A duet early in show You and Me and Five Bucks is a playful dance of chain smoking and coffee drinking, and its melody is reprised later in the angry duet The World Doesn’t Owe You Any Favours where Lelaina and Troy unleash their sexual tension while Troy’s one-night-stand watches.
The closing number is the whole cast playing acoustic guitars and wearing cutesy glasses while singing Lisa Loeb’s hit song from the soundtrack Stay. It makes zero narrative sense but fans of the film lose their minds for it.
Anyone who thinks this Oscar winning film wouldn’t be a brilliant musical is stupid, and as we all know, stupid is as stupid does.
Curtain up:The beautiful Forrest Gump theme song plays as a large, white feather is suspended in air and the cast sings Look at that feather go, where will it land? Nobody knows… as the feather darts and floats above the audience’s head.

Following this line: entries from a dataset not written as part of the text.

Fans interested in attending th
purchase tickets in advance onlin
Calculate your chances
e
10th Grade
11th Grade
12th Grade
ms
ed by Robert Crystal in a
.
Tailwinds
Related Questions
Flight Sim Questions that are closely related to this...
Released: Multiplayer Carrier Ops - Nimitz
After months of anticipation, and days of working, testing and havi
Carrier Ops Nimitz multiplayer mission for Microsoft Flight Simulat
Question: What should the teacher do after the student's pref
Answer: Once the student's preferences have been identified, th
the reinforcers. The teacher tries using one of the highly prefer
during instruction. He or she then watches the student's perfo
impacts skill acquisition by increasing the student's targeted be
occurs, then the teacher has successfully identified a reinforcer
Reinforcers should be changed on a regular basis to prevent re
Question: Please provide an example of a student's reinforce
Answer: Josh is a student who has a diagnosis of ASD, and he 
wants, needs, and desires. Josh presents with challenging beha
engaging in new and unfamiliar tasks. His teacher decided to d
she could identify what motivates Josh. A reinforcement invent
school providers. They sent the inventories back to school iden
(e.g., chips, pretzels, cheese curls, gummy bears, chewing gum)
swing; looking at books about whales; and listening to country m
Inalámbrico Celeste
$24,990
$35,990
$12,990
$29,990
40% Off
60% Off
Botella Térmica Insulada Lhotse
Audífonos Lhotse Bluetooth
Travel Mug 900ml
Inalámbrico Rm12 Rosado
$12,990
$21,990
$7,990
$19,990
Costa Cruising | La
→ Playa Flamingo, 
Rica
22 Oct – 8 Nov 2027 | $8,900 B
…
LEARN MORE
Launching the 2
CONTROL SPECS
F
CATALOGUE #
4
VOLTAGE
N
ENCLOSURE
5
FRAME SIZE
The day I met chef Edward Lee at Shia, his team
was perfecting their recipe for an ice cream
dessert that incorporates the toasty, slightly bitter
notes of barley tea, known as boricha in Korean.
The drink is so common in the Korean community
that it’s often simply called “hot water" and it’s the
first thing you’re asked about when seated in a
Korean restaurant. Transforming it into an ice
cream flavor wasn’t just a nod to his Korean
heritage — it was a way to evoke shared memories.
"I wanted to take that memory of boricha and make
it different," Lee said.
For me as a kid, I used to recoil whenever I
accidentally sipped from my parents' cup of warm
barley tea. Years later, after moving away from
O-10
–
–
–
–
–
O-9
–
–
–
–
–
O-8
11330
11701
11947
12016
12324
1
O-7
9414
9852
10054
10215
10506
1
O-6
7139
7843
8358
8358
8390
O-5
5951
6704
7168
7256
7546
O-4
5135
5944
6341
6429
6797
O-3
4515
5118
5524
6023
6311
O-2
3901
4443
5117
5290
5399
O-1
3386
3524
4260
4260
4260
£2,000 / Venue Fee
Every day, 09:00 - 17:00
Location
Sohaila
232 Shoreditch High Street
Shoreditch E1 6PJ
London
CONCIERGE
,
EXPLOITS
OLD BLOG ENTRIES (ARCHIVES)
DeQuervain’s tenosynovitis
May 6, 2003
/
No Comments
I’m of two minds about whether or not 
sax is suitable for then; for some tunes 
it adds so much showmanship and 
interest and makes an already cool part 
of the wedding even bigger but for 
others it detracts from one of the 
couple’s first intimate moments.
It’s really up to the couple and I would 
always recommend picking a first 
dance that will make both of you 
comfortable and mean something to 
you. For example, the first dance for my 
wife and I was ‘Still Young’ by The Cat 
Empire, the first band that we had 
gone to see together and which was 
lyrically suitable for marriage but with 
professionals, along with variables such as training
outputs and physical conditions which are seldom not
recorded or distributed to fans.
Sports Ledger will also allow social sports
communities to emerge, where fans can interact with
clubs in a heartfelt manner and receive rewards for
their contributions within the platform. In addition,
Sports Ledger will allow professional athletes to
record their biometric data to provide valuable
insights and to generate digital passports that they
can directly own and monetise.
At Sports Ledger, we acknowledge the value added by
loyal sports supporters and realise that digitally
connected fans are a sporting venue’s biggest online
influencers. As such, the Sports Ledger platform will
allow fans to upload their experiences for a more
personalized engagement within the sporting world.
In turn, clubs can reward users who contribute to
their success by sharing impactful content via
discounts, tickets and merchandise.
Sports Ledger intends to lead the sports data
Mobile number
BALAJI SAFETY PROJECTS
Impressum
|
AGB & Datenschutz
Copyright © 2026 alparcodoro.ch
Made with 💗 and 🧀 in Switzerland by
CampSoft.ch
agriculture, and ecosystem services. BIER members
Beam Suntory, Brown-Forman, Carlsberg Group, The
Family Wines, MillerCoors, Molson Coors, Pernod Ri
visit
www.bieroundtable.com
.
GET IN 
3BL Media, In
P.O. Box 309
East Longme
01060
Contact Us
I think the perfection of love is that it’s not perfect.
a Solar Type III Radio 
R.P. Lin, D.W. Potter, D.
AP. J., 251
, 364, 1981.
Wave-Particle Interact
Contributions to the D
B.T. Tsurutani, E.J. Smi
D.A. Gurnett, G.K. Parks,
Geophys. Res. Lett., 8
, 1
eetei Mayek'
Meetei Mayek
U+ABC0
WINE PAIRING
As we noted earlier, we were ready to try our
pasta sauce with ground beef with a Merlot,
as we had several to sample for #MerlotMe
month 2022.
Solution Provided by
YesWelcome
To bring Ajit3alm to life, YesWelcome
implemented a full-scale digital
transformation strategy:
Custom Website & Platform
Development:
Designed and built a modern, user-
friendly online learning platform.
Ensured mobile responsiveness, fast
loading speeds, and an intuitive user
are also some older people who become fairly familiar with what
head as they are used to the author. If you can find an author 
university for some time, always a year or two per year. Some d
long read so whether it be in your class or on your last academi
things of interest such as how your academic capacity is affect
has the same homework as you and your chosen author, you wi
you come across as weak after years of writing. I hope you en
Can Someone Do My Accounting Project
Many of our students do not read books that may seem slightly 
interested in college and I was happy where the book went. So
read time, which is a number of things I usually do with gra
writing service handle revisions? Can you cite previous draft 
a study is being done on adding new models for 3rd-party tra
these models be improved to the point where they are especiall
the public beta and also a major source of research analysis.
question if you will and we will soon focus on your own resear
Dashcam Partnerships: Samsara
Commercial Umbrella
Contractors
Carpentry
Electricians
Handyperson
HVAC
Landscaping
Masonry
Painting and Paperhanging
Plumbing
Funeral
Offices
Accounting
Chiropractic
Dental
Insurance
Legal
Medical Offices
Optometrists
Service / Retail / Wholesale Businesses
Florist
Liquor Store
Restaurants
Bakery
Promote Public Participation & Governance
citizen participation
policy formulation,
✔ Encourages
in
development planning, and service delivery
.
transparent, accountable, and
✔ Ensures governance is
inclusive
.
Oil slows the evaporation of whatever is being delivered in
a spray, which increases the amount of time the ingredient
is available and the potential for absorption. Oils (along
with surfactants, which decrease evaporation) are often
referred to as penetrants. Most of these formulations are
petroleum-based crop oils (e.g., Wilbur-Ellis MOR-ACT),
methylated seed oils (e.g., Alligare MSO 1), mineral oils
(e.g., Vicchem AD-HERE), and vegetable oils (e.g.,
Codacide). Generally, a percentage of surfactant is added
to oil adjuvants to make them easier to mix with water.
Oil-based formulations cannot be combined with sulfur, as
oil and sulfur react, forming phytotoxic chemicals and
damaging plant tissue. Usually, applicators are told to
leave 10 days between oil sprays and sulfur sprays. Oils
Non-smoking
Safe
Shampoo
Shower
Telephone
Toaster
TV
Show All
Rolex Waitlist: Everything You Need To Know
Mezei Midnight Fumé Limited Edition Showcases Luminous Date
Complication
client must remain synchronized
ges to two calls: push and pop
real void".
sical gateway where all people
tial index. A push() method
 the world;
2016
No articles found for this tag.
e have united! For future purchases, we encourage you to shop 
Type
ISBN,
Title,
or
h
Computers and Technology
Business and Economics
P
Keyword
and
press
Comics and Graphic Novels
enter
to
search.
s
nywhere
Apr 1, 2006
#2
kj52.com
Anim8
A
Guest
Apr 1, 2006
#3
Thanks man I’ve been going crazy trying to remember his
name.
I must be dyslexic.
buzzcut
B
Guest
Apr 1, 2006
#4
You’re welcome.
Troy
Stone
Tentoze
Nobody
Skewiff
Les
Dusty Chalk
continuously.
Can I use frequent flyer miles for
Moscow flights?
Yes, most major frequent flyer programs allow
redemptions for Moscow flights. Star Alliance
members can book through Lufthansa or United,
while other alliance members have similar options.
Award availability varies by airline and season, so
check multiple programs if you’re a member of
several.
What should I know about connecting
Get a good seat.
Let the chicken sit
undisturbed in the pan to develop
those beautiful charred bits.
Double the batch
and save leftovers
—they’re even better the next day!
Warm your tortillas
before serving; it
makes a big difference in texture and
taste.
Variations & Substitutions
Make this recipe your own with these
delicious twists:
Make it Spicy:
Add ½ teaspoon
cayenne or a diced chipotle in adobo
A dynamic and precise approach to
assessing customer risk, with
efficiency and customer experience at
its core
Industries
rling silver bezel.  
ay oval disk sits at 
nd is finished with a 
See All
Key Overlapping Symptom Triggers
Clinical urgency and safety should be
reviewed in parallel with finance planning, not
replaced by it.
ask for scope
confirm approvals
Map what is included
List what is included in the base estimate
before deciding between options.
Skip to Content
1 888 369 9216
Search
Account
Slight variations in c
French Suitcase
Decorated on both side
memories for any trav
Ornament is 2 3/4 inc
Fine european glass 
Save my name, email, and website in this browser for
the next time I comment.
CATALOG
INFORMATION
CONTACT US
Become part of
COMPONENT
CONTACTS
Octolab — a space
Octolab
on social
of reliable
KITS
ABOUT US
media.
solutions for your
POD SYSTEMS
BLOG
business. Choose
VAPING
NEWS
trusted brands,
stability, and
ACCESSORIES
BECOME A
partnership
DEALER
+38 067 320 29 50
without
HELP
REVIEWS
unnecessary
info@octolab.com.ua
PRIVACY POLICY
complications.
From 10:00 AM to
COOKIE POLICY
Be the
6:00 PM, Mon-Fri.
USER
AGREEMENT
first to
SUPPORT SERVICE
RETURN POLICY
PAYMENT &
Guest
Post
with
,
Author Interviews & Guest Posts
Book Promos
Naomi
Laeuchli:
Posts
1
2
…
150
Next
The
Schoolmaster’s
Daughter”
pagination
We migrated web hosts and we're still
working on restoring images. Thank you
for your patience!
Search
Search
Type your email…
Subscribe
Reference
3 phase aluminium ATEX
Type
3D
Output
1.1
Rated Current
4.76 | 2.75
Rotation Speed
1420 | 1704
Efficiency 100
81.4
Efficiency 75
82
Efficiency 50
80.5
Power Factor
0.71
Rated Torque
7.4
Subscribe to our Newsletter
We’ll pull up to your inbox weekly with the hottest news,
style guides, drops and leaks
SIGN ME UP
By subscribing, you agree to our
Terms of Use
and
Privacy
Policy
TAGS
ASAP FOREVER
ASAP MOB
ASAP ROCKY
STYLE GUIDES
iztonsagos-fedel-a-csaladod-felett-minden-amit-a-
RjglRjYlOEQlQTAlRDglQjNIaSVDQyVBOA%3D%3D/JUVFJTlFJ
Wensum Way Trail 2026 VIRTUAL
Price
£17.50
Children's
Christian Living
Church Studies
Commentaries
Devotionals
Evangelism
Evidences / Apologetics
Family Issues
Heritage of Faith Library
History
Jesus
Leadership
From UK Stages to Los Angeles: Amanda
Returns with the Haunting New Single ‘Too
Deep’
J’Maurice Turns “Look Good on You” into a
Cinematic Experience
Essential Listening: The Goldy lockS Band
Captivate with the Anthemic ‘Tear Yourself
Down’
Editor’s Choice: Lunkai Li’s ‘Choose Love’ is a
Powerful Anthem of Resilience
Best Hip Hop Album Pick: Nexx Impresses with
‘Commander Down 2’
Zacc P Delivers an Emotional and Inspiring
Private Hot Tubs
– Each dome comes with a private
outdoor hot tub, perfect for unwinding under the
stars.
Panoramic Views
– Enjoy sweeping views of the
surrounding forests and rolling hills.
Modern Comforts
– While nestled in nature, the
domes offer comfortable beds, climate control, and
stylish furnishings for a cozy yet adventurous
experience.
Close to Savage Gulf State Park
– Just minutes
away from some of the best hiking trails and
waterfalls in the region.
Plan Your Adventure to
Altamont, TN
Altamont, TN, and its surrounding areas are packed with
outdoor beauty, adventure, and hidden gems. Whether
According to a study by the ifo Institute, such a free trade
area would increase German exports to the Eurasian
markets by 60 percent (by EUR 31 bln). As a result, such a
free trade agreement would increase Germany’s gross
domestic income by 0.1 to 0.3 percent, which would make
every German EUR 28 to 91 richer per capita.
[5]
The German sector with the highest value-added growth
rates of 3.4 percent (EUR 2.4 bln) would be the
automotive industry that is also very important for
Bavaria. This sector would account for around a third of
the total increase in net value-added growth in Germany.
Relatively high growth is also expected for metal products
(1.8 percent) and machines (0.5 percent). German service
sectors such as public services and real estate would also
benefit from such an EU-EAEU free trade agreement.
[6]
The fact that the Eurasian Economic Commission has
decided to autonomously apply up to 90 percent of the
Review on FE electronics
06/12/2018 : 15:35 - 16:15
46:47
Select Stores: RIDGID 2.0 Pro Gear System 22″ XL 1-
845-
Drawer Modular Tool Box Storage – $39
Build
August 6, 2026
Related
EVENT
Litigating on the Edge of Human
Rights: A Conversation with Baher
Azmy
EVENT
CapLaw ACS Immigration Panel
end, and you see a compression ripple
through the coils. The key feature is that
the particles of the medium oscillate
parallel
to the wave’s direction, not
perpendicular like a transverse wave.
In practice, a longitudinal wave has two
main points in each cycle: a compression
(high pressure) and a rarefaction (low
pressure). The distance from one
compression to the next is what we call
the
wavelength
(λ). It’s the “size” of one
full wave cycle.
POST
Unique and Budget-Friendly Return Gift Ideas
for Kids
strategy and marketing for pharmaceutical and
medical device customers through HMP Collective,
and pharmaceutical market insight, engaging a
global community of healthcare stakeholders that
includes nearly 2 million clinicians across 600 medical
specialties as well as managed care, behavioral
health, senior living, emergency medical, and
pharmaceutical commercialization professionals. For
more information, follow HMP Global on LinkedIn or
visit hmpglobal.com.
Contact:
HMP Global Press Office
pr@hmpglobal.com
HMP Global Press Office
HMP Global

The feather lands at the foot of Forrest Gump, played by Tom Hanks’ son, Colin Hanks. Forrest’s mother, played in the film by Sally Field, is played by Broadway legend, Harvey Firestein in drag. Other notable casting choices include Miley Cyrus as Jenny, and Donny Osmond as Captain Dan.
The show is packed with knee-tapping tunes like the chorus line of women dressed like bon-bons singing Life is Like A Box of Chocolates and the tear-jerking duet between Forrest and Jenny called We’s Like Peas n’ Carrots.
The show drags a little during a 10-minute solo song that Bubba sings called The Different Kinds of Shrimp but all is redeemed during the 11 o’clock show stopper Run, Forrest, Run in which the entire audience gets up and follows Forrest outside the theatre as he runs around an entire city block.
GOOD WILL HUNTING
The only people who don’t love this film are sociopaths. Everyone else wants to see this near-perfect flick made into a musical.
Curtain up: In an homage to West Side Story’s Jets vs. Sharks rivalry, the smart kids of Harvard are in a tussle with the working-class Boston kids. The Harvard kids are using their wit and their fencing moves and the neighbourhood kids are using their street smarts and their fists. Will is in the middle singing Where Do I Belong?
The title role of Will Hunting is played by Jeopardy genius Ken Jennings and the affable therapist Sean (Robin Williams’s role) is given to Ricky Martin. Ben Affleck again reprises a role this time as Chuckie and Minnie Driver’s part of Skylar is now played by Kelly Osbourne.
Audiences are tickled by the fraternal ditty in an orchard How Do Ya Like Them Apples, and they giggle as Will uses his mop and bucket to arrange the numbers and symbols of a math problem in the tap-dancing song I Could Always Just Play.
Bring your tissues to get through the heartwarming duet between Chuckie and Will called The Best Part of My Day where Chuckie tells Will that every day he hopes he’ll knock on his door and Will will be gone. Bring even more tissues to get through the push-and-pull dance number by Will and Sean called It’s Not Your Fault which will just seem homoerotic for anyone who doesn’t know the film.
But all is resolved in the end when Will hops in a car, singing the closing number I Had To Go See About A Girl as the cast lifts the car above their heads and carries it off into the highway sunset.